Wednesday, January 14, 2015

1st Trimester Confessions


So I am almost four weeks out of the first trimester, but better late than never, right? I am seriously growing more and more excited about this baby on a daily basis and its already crazy to me to look back and see the changes my body has made over the past seventeen weeks and even more so, how God is preparing my heart daily to become a mom. I am starting to plan the nursery and working on my baby registry, and with each of these fun milestones, I want to document and share so I have these memories to look back on. There's not a lot of pregnancy thoughts here on the blog because I kept it pretty quiet up til the end of the first trimester, so even just a few weeks after the second trimester has started, a lot of these things I wrote earlier have already changed so much which is crazy to me!

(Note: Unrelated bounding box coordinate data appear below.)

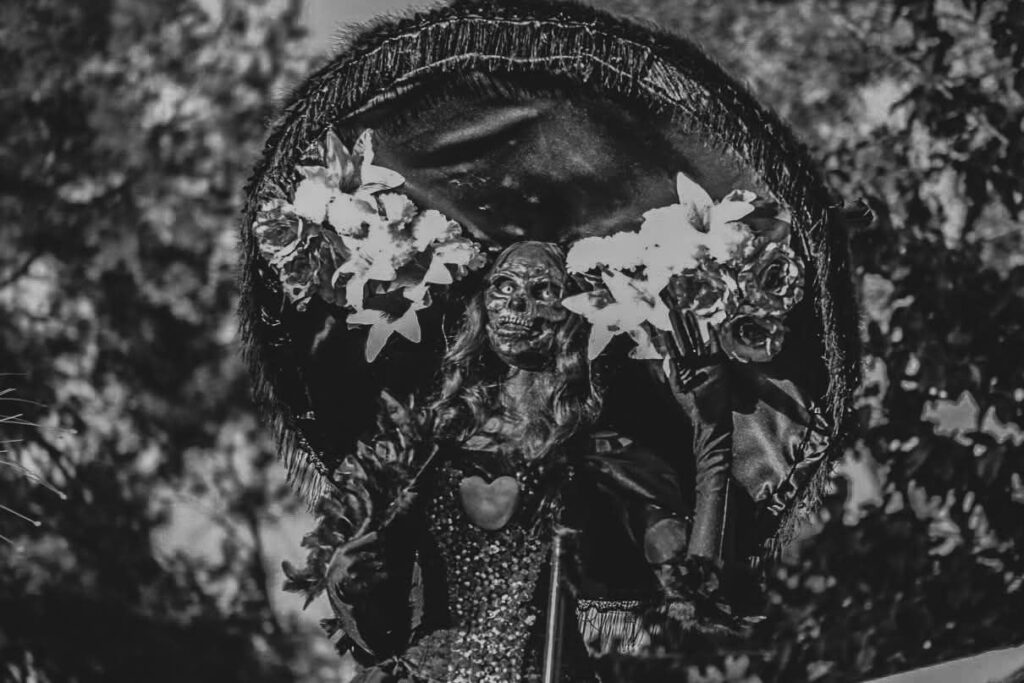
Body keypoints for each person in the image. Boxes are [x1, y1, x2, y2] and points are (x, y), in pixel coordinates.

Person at [239, 0, 861, 680]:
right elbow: (374, 635)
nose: (516, 304)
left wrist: (711, 433)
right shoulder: (414, 453)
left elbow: (695, 589)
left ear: (573, 316)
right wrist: (349, 579)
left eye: (541, 290)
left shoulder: (602, 461)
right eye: (505, 285)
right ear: (478, 305)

  • I found out I was pregnant just a few days after we came home from Hawaii, and on my second day of work at my new job. I remember being terrified, and wondering how I might make it through my entrance probation if I was sick and tired all the time. I doubted my decision to leave my old job, and part of me thought that had I known, I would've stayed there. But, now that I am finally feeling back to normal and have started to get the hang of my job and settle in there, I am so thankful I made the move!
  • During the last few weeks of my first trimester, I remember feeling like my body was foreign to me. I was in that awkward early, but not too early,stage of pregnancy where my stomach was barely starting to poke out and I was sure that strangers wonder to themselves "Is she pregnant or is that just a food baby?" My face was(is) also breaking out like crazy, and just didn't feel like myself physically. 
  • I have zero interest in cloth diapering. I know, I know its so much cheaper and more environmentally friendly, but the thought of tossing poop from a diaper into the toilet and then tossing a load of poop stained diapers into my washing machine daily makes my head want to explode. I want to be more motivated but I just can't. I am sorry, Mother Nature and hope you find it in your heart to forgive me. And cloth diapering moms-I commend you, and I really think you are a rockstar, and I may even wish I was more like you when I am dropping a small fortune on diapers every month and you had one upfront cost. But its just not going to happen for me.
  • I survived the entire first 12 weeks or so on carbs. Carbs carbs carbs. I was suddenly turned off by meat and eggs and coffee, and just wanted french fries and pasta daily. I still actually am not drinking coffee and I am not sure if it still makes me sick, or if I just am scared that it will so I am still avoiding it.  
  • I worked out exactly one time in my first twelve weeks and that was a 5k that I was signed up to run long before I knew I was pregnant. I just could not find the energy. I know I should be getting at least some form of exercise and I know the benefits of working out while pregnant, but after working all day, the only thing I want to do is put on my flannel pjs and take a nap.
  • And nap is what I did, almost every single day after work. I came straight home and crawled into bed and my husband being the saint he is took over meal planning and prepping and fed me, often times delivering food to my bed where I'd stay all night.
  • The baby message boards are a lot like a car accident-so terrible, I can't look away. The baby center app I am using to track baby's growth has things called birth clubs and you put in your due date and all women due in that month post all day long things from : I'm so sick and miserable help to Why am I not sick, am I still pregnant? And let me tell you: never once have I learned any valuable or helpful information but I cannot.stay.away. Honestly, all the baby boards have done for me is A. Create an insane amount of anxiety about the state of my pregnancy and B. Give me something to read aloud to my husband because its just so insane I can't not share. So, I will tell you what my wise friend Lisa told me, and I promptly ignored: Stay away from the baby boards.
  • I still drink caffeine. GASP! My doctor told me I can have up to 200 mg's of caffeine per day and by golly, I am taking advantage of that. I mostly get it from coke, which again, people are generally horrified by regularly but I can't do coffee and this mama to be wakes up at 5:30 to work people. Caffeine is happening.